## Exercise prompt
How many of the lines below have "valeur" in them? Say the number and nothing more.

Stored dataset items
>>>
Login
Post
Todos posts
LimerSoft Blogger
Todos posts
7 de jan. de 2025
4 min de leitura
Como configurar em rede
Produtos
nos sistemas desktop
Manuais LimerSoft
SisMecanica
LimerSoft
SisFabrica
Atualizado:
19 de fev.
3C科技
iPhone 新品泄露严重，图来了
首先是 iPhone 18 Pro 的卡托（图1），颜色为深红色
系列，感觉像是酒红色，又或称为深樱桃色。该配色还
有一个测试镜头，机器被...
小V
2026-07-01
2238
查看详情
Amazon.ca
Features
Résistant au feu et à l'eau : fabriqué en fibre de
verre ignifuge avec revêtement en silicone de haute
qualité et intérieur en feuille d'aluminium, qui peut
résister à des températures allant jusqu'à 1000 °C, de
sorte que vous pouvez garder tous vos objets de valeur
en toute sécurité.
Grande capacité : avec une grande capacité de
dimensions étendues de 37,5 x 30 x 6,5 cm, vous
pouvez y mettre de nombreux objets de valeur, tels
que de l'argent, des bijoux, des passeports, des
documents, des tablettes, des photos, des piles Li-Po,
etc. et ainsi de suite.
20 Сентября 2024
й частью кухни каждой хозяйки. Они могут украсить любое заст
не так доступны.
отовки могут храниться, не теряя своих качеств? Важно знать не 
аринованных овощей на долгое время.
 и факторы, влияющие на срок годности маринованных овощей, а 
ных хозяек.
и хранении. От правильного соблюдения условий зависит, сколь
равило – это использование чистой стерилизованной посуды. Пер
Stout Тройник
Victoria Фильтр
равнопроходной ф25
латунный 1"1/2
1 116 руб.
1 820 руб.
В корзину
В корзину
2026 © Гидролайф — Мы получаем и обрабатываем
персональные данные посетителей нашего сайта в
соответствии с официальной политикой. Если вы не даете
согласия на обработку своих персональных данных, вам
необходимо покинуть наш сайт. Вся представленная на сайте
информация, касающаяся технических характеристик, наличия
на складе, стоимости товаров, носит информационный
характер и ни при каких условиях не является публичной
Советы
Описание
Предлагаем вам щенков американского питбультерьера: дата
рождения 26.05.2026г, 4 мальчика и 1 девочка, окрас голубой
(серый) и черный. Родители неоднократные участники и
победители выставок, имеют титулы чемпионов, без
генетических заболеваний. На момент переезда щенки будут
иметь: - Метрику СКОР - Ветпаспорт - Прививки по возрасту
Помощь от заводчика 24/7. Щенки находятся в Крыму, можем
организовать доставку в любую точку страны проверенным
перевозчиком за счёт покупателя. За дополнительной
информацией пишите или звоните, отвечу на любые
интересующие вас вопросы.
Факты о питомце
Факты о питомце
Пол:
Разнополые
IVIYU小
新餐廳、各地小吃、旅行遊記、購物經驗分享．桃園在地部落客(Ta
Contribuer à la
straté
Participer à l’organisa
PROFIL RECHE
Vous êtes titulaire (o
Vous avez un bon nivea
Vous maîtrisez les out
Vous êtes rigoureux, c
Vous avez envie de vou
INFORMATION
<<<
## Solution to the problem
2